As mulheres representam cerca 63% dos afastamentos do trabalho por transtornos mentais no Brasil em 2025, segundo dados do Ministério da Previdência Social. Dos mais de 559 mil benefícios concedidos por esses motivos, 353 mil foram destinados a trabalhadoras.
Em entrevista ao Live CNN desta sexta-feira (21), Dorli Kamkhagi, doutora em Psicologia Clínica pela PUC-SP e colaboradora do Instituto de Psiquiatria do Hospital das Clínicas da USP, ressaltou que o adoecimento feminino tem raízes socioculturais profundas.

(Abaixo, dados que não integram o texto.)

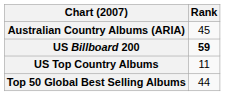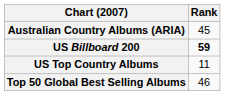Top 50 Global Best Selling Albums | Rank: 44 -> 46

"Tem toda uma cultura, toda uma história psicoemocional que faz com que a menina, quando nasce, já seja vista de um outro jeito", afirmou.
Segundo ela, desde cedo as mulheres são condicionadas a assumir o papel de cuidadoras, seja do lar, dos filhos ou dos pais idosos, acumulando responsabilidades que se somam às exigências profissionais.

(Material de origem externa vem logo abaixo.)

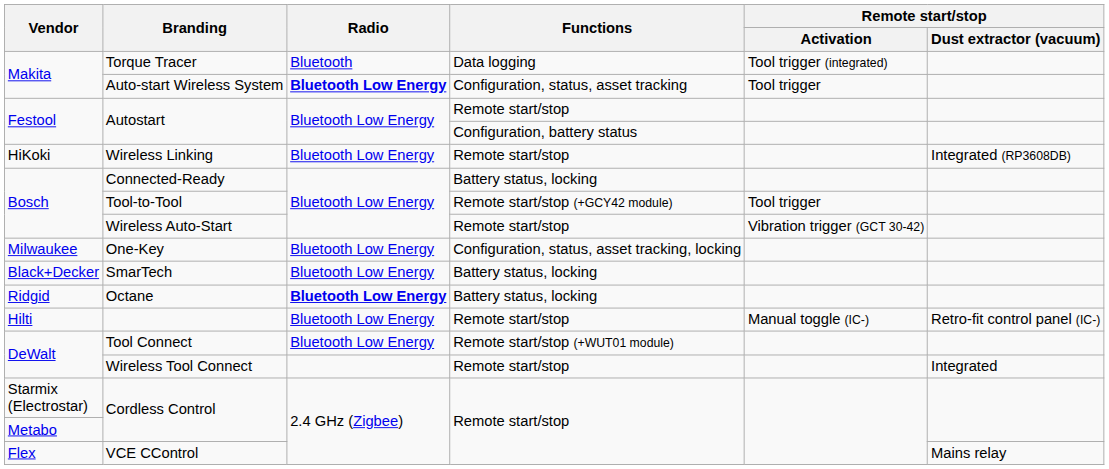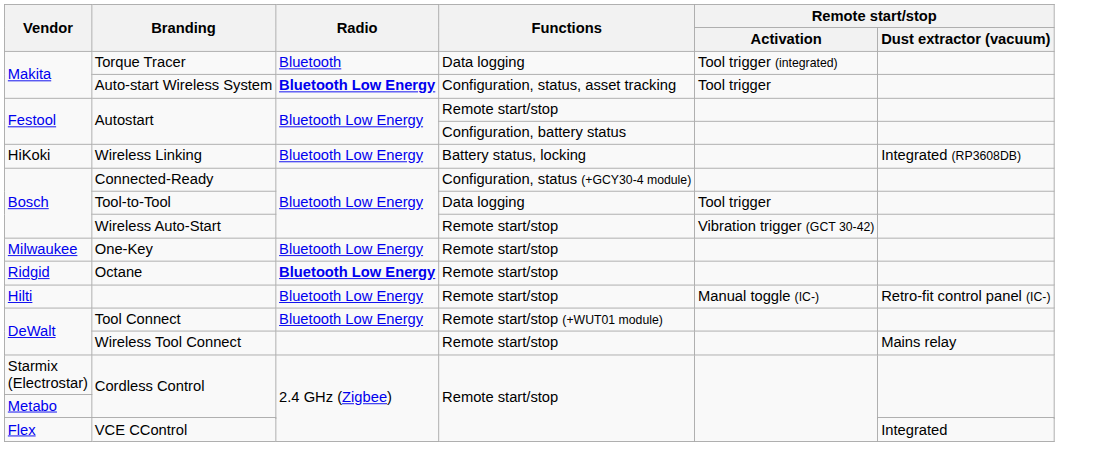Wireless Linking | Functions: Remote start/stop -> Battery status, locking
Connected-Ready | Functions: Battery status, locking -> Configuration, status (+GCY30-4 module)
Tool-to-Tool | Functions: Remote start/stop (+GCY42 module) -> Data logging
One-Key | Functions: Configuration, status, asset tracking, locking -> Remote start/stop
- row: Black+Decker | SmarTech | Bluetooth Low Energy | Battery status, locking
Octane | Functions: Battery status, locking -> Remote start/stop
Wireless Tool Connect | Remote start/stop / Dust extractor (vacuum): Integrated -> Mains relay
VCE CControl | Remote start/stop / Dust extractor (vacuum): Mains relay -> Integrated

Kamkhagi destacou que a culpa é um dos fatores emocionais mais presentes nesse processo. "Vem uma culpa e uma consciência de que eu não estou sendo boa o suficiente", explicou.
Essa sensação de dívida constante, presente em mulheres de todas as classes sociais, contribui diretamente para quadros de burnout, depressão e ansiedade.

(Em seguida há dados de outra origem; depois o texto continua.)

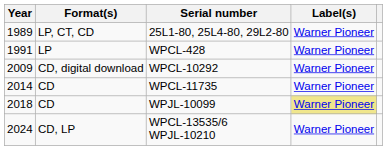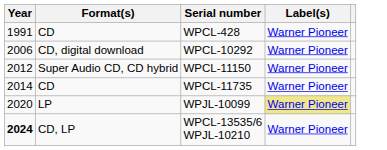- row: 1989 | LP, CT, CD | 25L1-80, 25L4-80, 29L2-80 | Warner Pioneer
WPCL-428 | Format(s): LP -> CD
WPCL-10292 | Year: 2009 -> 2006
+ row: 2012 | Super Audio CD, CD hybrid | WPCL-11150 | Warner Pioneer
WPJL-10099 | Year: 2018 -> 2020
WPJL-10099 | Format(s): CD -> LP
WPCL-13535/6 WPJL-10210 | Year: normal -> bold
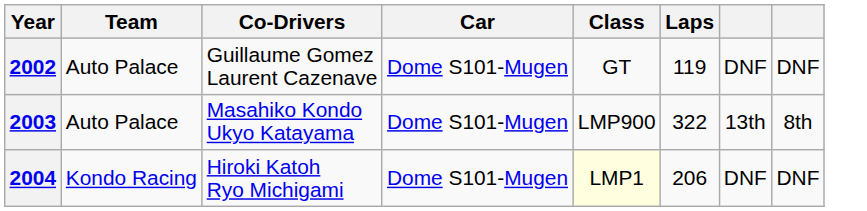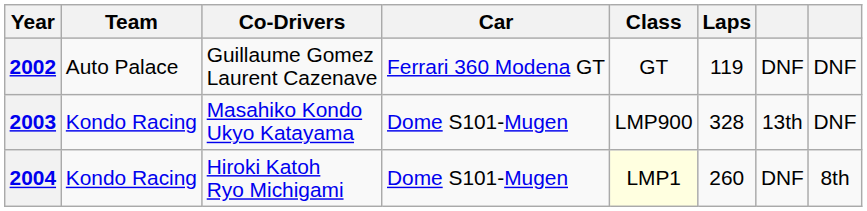2002 | Car: Dome S101-Mugen -> Ferrari 360 Modena GT
2003 | Team: Auto Palace -> Kondo Racing
2003 | Laps: 322 -> 328
2003 | column 8: 8th -> DNF
2004 | Laps: 206 -> 260
2004 | column 8: DNF -> 8th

"As mulheres de todas as camadas vivem a mesma coisa", reforçou a especialista, com base em décadas de atuação clínica e hospitalar.
Em 2021, cerca de 188 mil pessoas foram afastadas do trabalho por questões de saúde mental. Somente em 2025, esse número saltou para 559 mil, um aumento de 198% em cinco anos. Em 2025, os afastamentos entre homens totalizaram 206 mil casos, evidenciando uma disparidade significativa entre os gêneros.
Ausência de suporte estrutural
A realidade das mães solos no Brasil agrava ainda mais o cenário. Quando a responsabilidade pelo cuidado dos filhos recai exclusivamente sobre a mulher, o esgotamento tende a se intensificar.
Kamkhagi alertou que, sem intervenção adequada, seja por meio de psicoterapia ou de centros de apoio, esse quadro evolui para afastamentos prolongados, com altos custos previdenciários e sociais. "Vai ter gastos enormes previdenciários, gastos de afastamento de trabalho", pontuou.
A especialista também chamou atenção para a vulnerabilidade de adolescentes, que enfrentam violências, bullying e pressões das redes sociais.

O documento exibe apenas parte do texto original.